Day 5 of my road trip through Europe was one of those dream days. We started in Marseille and drove east through the French Riviera. It is some of the most beautiful scenery anywhere on the Mediterranean and possibly on Earth.
Marseille in my mind was one of the most exotic places I could think of in the first world. I had always heard mixed reviews on Marseille and I thought the fact that so many West African immigrants came through there probably scared some people. So I never put much stake in a lot of opinions. I had to see it for myself.
The vibrant and exotic city was just that. I was pleasantly surprised by how much I enjoyed my time in Marseille. The ‘vieux port’ or old port was a beautiful glimpse into Marseille’s welcoming past and the current construction was a sign of their bright future.
Marseille was recently named Europe’s capital for culture for 2013 and they are trying to live up to the billing. However, I don’t think they need to do much as just walking around gives you a glimpse into all the different cultures in Marseille.
At times I felt like I was in Algiers because there were so many Muslim Algerians on the streets. I didn’t mind because I loved Algiers. There were also a ton of West Africans all over. Again, I expected this but to see it so much was interesting to me.
France is a funny place. It used to control most of West Africa but after De Gaulle essentially gave independence to all the states back in the 1960’s, the immigrants have flooded into France, mostly through Marseille.
There aren’t a ton of sights to see in Marseille except for the excellent Notre Dame Cathedral atop the city; which gives great views over all of Marseille and actually has boats hanging from the ceiling inside the chapel. I guess they are praying to Poseidon and the maritime Gods! It is definitely worth a trip up the steep hill. Check out the view.
Marseille is also famous for its dish called bouillabaisse. It is famous in Marseille and I was very eager to try it. I have to say that I didn’t like it at all. I was very disappointed. The one I had was way too fishy tasting and all the fish had bones in it so I spent the majority of the time picking little bones out of my teeth and trying to breathe through my nose to avoid the fishy stank that came from the bowl.
That aside, the rest of the food I had in Marseille was very good and I would definitely go back at some point. Parking is a nightmare on the little streets of Marseille so be prepared to drive around a while. There are a few parking garages that are a godsend when you actually find them.
St. Tropez, France
This was my second time in St. Tropez and first time since 2000. I remember back in 2000 that I wasn’t too impressed with the beaches or the town of St. Tropez. I thought it was small, full of nice yachts, overpriced, crowded and the beaches weren’t that nice and full of rocks.
Well not much has changed in my opinion except that some beaches don’t have rocks. I was floored by some prices for basic things and the parking situation was a disaster as you might expect.

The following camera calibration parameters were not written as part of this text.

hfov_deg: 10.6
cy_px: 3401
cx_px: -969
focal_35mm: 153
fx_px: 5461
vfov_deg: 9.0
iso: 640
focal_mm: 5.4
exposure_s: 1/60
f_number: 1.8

However, the best part of going to and from St. Tropez itself is the drive in and out. The Mediterranean is still the best place for scenery in my opinion and the views around St. Tropez are nothing short of phenomenal.

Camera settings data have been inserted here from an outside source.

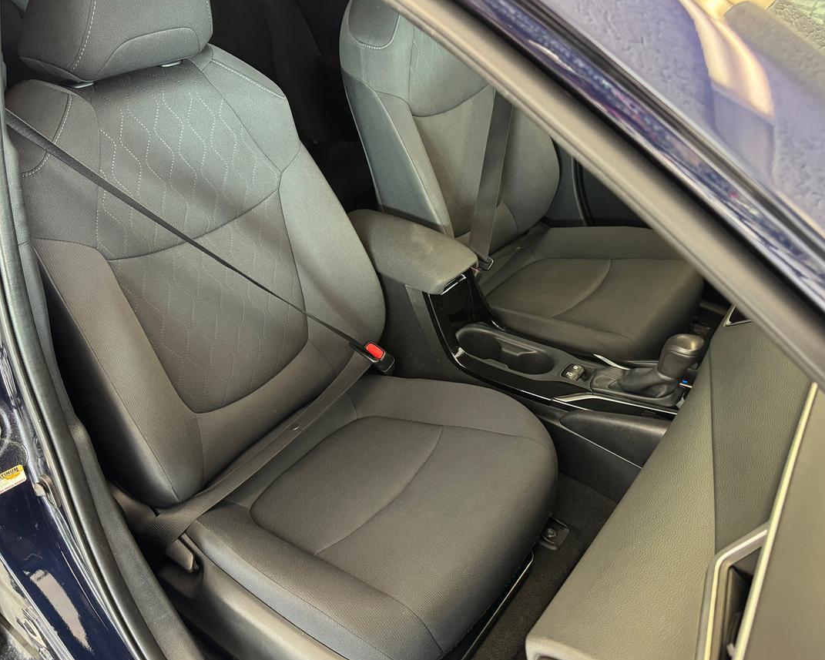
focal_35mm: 28
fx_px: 684
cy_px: 314
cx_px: 418
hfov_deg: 62.2
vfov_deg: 51.5
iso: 500
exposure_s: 1/60
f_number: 1.78
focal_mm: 6.76
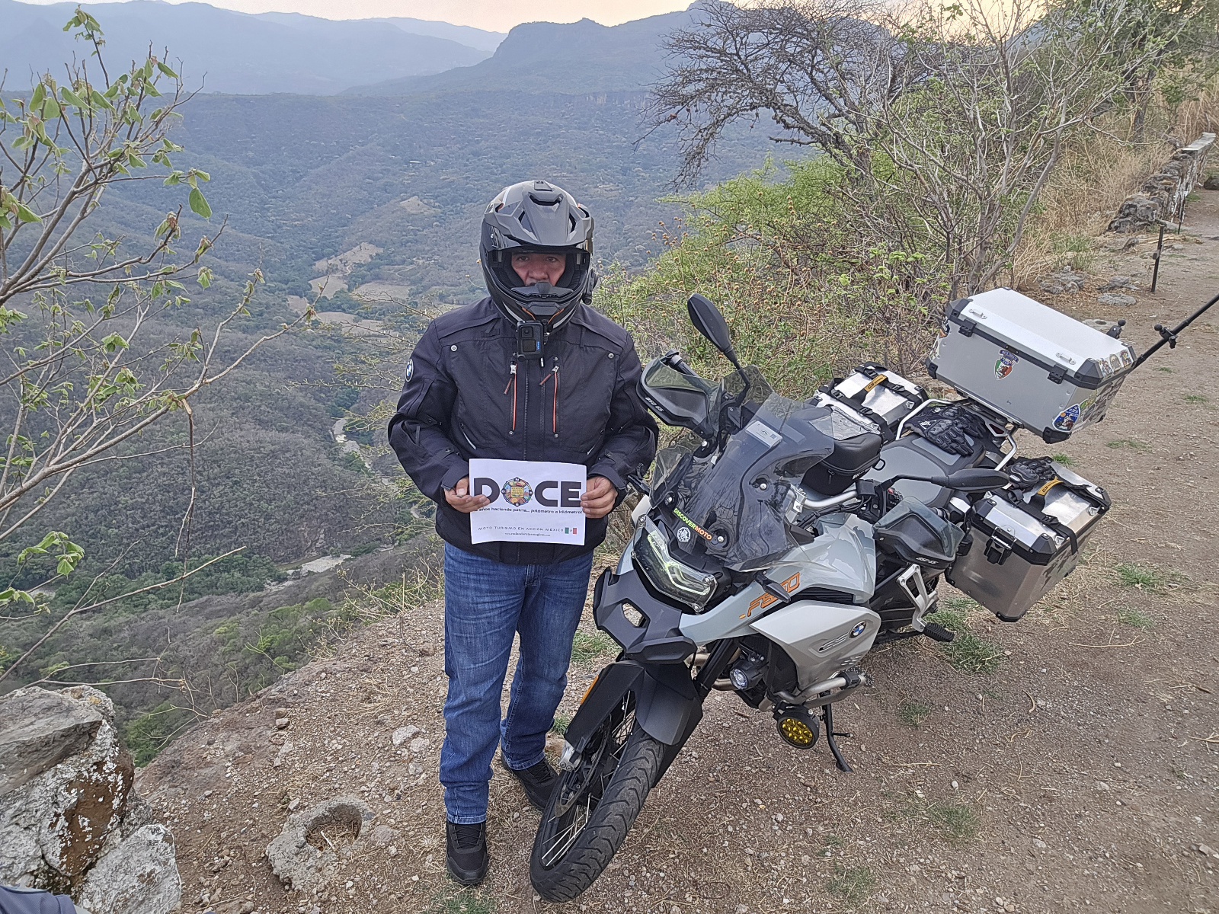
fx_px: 880
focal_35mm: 25
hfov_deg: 69.4
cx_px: 610
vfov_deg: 54.9
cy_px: 457
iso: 40
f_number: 2.2
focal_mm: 3.3
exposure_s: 1/120
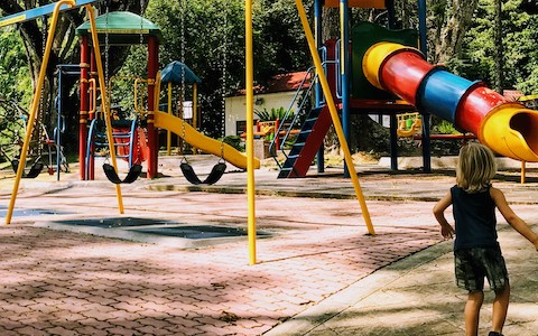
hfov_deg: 30.7
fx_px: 968
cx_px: 152
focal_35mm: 66
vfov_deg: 19.6
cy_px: 79
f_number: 1.8
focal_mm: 3.99
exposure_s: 1/736
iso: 20
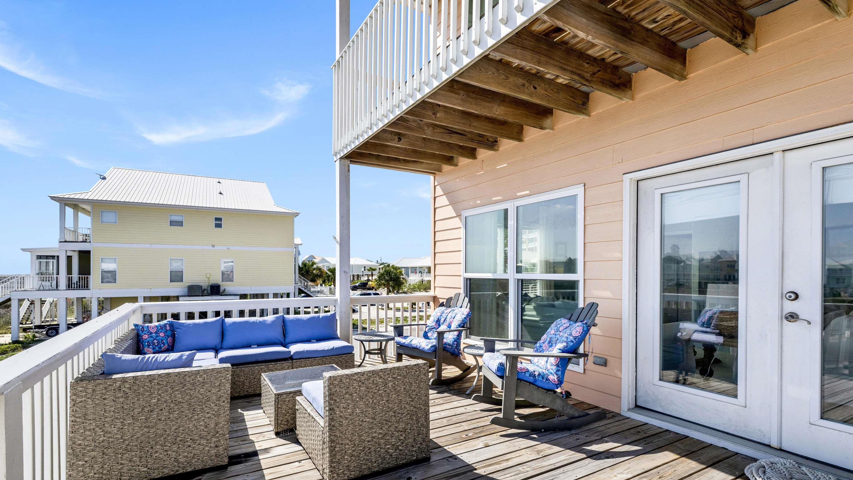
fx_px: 362
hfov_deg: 99.4
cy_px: 272
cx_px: 422
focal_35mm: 16
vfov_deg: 66.8
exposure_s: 1/640
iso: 400
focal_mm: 15
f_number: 11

I’m not huge into the whole she-she thing and don’t get impressed by glitz and glam easily. St. Tropez is a nice place but I can do without the crowds and without the inflated prices. There are also better beaches up the coast, which I’d rather go to.
This was also my first time in Cannes since July 2000. Again, Cannes was much as I remembered it and that’s as an OK, she-she kind of compact South Beach. It is very nice along the coast, who can dispute that? However, the city doesn’t do much for me other than to be able to say you’re in Cannes.
Even the site of the famous film festival doesn’t really do anything for me; it’s not that nice. However, I did think it was cool that they are about to host the World Series of Poker Europe!
We didn’t spend a ton of time in Cannes, just a little beach time on the crowded beaches and getting reacquainted with it because we were excited to get to Nice.
Nice is nice: fact. I don’t know a better way to describe how pleasant it is to be in Nice. It was again, my first trip to Nice since July 2000 and I just loved it. Nice is so gorgeous and so fun to be in.
It is laid back and has that Mediterranean chill vibe that I love but also has a city feel and a lot to do. It has a gorgeous seaside walk all up and down the corniche that drives the whole length of the city.
It features awesome Mediterranean architecture and of course ‘Vieux Nice’ or Old Nice which has some of the best restaurants, bars and culture. It is the best part of Nice to hang around in.
The only problem with Old Nice is you don’t know where to eat. Much like the issue on Rue Merciere in Lyon, there are too many choices; they all look good and in fact they are!
We ate pizza, Nicoise style food and gelato like you’re supposed to. We also walked all the little narrow streets and corridors and had a blast doing so.
At night the corniche is packed with people enjoying the night and the rocky beach. That is my only major issue with Nice and the Mediterranean in many spots is the rocky beaches. I don’t know how it doesn’t bother the French.
You literally need a mattress to lie on to not hurt your back and definitely flip flops to walk out on it. That aside, they did import some good sand for some beach volleyball courts they had going. It wasn’t quite Manhattan Beach, California but it wasn’t too shabby!
I would definitely go back to Nice and highly recommend it!